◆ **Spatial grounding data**
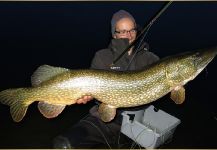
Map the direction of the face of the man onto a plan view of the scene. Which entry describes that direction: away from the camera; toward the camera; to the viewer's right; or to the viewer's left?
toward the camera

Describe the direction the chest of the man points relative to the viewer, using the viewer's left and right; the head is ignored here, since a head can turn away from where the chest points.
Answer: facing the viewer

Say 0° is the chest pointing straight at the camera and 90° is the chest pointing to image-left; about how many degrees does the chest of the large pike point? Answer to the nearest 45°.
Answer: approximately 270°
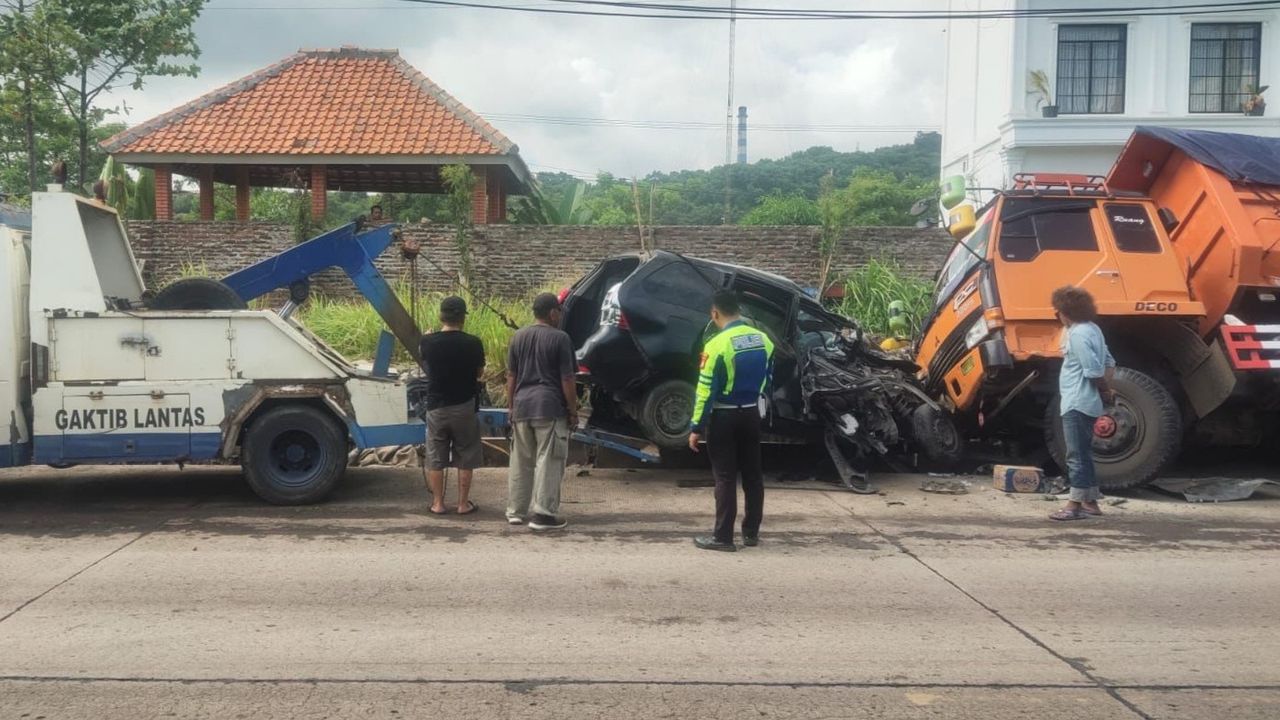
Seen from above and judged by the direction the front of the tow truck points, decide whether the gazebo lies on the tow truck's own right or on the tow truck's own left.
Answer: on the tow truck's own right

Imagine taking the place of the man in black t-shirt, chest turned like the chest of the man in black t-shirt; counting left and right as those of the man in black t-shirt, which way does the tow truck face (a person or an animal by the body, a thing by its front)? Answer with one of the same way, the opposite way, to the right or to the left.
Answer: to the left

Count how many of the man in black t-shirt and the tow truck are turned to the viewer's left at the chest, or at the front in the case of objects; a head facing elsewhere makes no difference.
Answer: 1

==

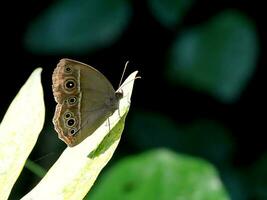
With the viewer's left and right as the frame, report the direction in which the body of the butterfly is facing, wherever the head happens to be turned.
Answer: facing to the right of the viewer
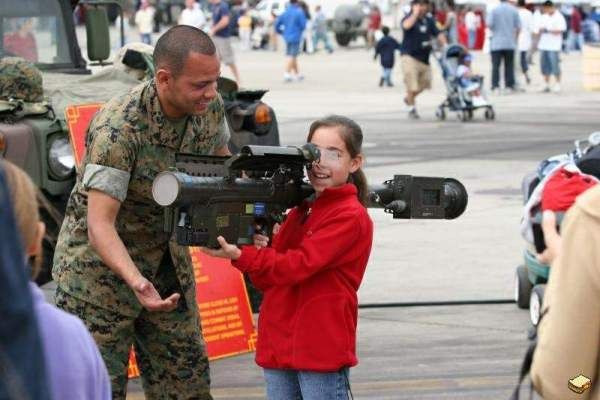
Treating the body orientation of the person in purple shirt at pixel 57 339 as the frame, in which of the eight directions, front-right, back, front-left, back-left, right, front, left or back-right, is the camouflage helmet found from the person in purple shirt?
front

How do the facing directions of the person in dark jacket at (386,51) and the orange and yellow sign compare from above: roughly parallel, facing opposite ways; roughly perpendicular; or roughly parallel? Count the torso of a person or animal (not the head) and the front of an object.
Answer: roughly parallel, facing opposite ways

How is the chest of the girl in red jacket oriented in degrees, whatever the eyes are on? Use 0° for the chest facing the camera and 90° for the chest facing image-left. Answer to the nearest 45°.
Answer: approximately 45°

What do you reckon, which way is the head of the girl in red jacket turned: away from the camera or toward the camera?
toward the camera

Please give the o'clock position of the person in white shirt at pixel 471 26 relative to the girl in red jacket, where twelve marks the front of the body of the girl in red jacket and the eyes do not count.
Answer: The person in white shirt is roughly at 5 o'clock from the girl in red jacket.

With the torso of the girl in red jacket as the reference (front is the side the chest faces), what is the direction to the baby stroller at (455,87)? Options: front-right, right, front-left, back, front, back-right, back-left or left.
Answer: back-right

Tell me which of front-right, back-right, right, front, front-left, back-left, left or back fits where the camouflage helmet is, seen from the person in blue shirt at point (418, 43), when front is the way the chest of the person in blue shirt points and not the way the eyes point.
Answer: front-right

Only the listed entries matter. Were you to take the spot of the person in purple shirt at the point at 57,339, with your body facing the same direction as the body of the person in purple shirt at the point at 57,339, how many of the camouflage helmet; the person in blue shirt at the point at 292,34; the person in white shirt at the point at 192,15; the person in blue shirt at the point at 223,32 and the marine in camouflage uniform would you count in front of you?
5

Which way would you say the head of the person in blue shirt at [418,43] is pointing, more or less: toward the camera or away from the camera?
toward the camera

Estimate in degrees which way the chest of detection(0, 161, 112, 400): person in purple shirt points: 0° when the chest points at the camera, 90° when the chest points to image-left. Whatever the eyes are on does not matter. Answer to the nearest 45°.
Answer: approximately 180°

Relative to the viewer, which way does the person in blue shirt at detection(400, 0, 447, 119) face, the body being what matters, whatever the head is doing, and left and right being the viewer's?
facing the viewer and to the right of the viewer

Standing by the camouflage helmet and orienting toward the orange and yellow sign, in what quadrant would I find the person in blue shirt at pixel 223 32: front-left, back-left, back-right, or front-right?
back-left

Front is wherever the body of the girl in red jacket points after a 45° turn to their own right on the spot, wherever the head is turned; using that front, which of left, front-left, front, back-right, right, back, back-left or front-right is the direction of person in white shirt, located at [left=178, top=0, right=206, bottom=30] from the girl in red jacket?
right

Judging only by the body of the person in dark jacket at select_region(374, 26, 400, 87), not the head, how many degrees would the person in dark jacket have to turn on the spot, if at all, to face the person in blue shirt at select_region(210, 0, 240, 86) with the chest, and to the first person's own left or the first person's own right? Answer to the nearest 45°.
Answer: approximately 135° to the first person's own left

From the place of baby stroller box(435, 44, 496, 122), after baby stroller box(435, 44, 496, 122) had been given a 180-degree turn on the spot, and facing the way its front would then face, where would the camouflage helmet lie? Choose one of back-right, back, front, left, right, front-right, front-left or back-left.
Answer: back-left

◆ **TRY IT**
Can you turn the records from the line with "Say 0° is the" up to and including the line with "Answer: to the left" into a two-column CSV with the columns text and answer, one row per record, each field quoted, line breaks replaced by spaces, and the pictures left out?

◆ **COMPLETED TASK**
text,answer
"Say 0° is the chest pointing straight at the camera and 90° is the chest pointing to image-left; about how many degrees does the chest of the large pike point? Answer to the nearest 45°. Answer:","approximately 270°"
"Seen from above and judged by the direction the front of the tow truck points, decide whether the gazebo lies on the tow truck's own right or on the tow truck's own left. Answer:","on the tow truck's own right"
"Imagine taking the place of the man in black t-shirt, chest turned like the chest of the man in black t-shirt; counting left and right as those of the man in black t-shirt, which way does the tow truck face (a person or an animal by the body, a thing by its front)? Answer with one of the same way, the opposite way, to the right or to the left. Answer:","to the left"